[Stored data]
——————————
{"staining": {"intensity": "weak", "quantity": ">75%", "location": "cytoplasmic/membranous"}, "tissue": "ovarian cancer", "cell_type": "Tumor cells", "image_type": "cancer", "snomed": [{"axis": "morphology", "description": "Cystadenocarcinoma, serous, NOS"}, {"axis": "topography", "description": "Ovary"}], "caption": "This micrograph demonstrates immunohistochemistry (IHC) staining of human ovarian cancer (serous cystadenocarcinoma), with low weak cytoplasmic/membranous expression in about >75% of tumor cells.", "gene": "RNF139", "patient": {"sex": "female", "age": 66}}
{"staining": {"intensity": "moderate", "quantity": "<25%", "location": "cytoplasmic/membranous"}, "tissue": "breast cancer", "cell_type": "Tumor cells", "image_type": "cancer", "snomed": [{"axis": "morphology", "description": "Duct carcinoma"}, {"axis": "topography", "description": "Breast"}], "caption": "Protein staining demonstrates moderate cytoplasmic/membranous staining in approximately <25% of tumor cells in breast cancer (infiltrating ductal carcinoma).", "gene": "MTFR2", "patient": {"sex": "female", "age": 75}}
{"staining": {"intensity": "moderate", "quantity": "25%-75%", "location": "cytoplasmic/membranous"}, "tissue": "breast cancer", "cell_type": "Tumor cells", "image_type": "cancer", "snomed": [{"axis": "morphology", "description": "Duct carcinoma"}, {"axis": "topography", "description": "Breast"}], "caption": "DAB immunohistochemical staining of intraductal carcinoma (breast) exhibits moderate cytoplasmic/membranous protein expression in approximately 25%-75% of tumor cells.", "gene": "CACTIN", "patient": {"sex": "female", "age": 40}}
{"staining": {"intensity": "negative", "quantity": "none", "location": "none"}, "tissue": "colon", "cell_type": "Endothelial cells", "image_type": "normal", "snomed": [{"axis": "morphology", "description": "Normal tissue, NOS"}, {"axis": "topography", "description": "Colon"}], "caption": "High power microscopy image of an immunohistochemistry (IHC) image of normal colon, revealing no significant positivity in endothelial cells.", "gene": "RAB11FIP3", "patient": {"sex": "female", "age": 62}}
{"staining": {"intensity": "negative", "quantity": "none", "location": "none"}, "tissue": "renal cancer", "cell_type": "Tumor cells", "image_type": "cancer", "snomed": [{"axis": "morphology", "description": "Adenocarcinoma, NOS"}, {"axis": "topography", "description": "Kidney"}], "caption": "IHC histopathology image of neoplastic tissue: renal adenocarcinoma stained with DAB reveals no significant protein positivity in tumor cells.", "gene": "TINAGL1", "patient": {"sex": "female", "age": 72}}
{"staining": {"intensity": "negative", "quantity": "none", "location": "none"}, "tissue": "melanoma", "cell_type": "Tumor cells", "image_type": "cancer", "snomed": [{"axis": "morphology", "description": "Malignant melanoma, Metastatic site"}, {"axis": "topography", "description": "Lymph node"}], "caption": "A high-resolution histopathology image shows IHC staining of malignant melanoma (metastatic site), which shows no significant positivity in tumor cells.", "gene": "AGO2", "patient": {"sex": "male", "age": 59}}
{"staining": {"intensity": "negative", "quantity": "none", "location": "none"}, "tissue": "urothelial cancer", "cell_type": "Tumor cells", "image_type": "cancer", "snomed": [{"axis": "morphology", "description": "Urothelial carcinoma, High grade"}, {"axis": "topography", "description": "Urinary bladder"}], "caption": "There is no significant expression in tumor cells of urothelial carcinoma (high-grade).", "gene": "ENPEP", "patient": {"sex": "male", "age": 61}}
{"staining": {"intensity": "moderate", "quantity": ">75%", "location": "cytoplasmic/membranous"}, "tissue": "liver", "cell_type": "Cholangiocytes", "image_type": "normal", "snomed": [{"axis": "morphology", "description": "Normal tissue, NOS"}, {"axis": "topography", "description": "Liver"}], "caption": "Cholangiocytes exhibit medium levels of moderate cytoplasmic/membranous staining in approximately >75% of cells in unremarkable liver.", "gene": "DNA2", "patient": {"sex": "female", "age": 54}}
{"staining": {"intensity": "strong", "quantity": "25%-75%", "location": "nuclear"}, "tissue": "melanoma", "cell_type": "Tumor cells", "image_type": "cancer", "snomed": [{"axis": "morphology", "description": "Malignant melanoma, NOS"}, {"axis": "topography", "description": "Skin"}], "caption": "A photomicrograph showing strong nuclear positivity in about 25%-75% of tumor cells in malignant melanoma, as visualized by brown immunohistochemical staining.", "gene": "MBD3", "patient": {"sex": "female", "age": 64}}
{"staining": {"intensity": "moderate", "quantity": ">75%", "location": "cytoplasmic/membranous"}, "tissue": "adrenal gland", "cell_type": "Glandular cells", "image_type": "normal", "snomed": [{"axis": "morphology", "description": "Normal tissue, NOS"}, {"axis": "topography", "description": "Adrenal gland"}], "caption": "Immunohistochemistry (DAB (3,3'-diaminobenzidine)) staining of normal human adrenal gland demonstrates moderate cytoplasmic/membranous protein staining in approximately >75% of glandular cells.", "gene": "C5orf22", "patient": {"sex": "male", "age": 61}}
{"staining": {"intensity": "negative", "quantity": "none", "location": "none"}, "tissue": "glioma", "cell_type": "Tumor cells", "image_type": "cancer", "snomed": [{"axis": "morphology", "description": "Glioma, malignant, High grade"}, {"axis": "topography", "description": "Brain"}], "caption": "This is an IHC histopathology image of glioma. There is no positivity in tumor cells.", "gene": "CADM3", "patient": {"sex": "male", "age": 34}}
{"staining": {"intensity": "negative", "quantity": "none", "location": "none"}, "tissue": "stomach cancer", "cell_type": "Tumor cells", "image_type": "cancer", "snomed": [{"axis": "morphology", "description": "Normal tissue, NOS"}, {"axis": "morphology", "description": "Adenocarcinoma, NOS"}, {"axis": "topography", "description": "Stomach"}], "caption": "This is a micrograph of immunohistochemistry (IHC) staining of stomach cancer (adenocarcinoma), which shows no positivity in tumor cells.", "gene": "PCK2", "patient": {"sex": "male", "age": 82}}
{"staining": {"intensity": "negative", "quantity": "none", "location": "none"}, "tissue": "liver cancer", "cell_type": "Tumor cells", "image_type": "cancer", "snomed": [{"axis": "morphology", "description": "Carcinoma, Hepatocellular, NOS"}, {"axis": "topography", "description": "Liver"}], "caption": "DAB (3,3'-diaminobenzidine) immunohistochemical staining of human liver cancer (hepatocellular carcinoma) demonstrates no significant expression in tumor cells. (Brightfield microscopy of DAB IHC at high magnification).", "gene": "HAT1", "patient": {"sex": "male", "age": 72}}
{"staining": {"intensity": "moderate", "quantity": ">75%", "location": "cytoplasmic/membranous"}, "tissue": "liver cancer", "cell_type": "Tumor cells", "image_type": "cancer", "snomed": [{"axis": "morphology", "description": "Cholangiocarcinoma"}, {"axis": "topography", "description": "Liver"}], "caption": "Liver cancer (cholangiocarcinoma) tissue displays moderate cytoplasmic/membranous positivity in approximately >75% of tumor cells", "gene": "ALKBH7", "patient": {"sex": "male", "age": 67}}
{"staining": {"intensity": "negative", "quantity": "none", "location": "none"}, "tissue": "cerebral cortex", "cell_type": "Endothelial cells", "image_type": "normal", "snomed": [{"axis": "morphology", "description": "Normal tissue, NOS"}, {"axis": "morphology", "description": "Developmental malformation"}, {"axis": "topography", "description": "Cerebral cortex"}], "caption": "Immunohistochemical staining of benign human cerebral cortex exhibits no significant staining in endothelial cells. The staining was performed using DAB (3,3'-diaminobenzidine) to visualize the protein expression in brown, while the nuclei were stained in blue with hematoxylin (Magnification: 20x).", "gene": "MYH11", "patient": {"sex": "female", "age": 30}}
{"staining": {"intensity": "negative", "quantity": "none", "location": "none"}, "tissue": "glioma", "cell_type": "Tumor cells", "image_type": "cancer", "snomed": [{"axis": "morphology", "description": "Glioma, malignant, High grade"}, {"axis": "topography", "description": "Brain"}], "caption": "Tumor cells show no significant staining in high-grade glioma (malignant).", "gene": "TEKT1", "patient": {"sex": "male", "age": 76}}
——————————
◆ Exercise ◆
From the records above, transcribe without alteration every line from the one with "staining demonstrates moderate" to the one with "power microscopy image", inclusive.

◆ Result of this task ◆
{"staining": {"intensity": "moderate", "quantity": "<25%", "location": "cytoplasmic/membranous"}, "tissue": "breast cancer", "cell_type": "Tumor cells", "image_type": "cancer", "snomed": [{"axis": "morphology", "description": "Duct carcinoma"}, {"axis": "topography", "description": "Breast"}], "caption": "Protein staining demonstrates moderate cytoplasmic/membranous staining in approximately <25% of tumor cells in breast cancer (infiltrating ductal carcinoma).", "gene": "MTFR2", "patient": {"sex": "female", "age": 75}}
{"staining": {"intensity": "moderate", "quantity": "25%-75%", "location": "cytoplasmic/membranous"}, "tissue": "breast cancer", "cell_type": "Tumor cells", "image_type": "cancer", "snomed": [{"axis": "morphology", "description": "Duct carcinoma"}, {"axis": "topography", "description": "Breast"}], "caption": "DAB immunohistochemical staining of intraductal carcinoma (breast) exhibits moderate cytoplasmic/membranous protein expression in approximately 25%-75% of tumor cells.", "gene": "CACTIN", "patient": {"sex": "female", "age": 40}}
{"staining": {"intensity": "negative", "quantity": "none", "location": "none"}, "tissue": "colon", "cell_type": "Endothelial cells", "image_type": "normal", "snomed": [{"axis": "morphology", "description": "Normal tissue, NOS"}, {"axis": "topography", "description": "Colon"}], "caption": "High power microscopy image of an immunohistochemistry (IHC) image of normal colon, revealing no significant positivity in endothelial cells.", "gene": "RAB11FIP3", "patient": {"sex": "female", "age": 62}}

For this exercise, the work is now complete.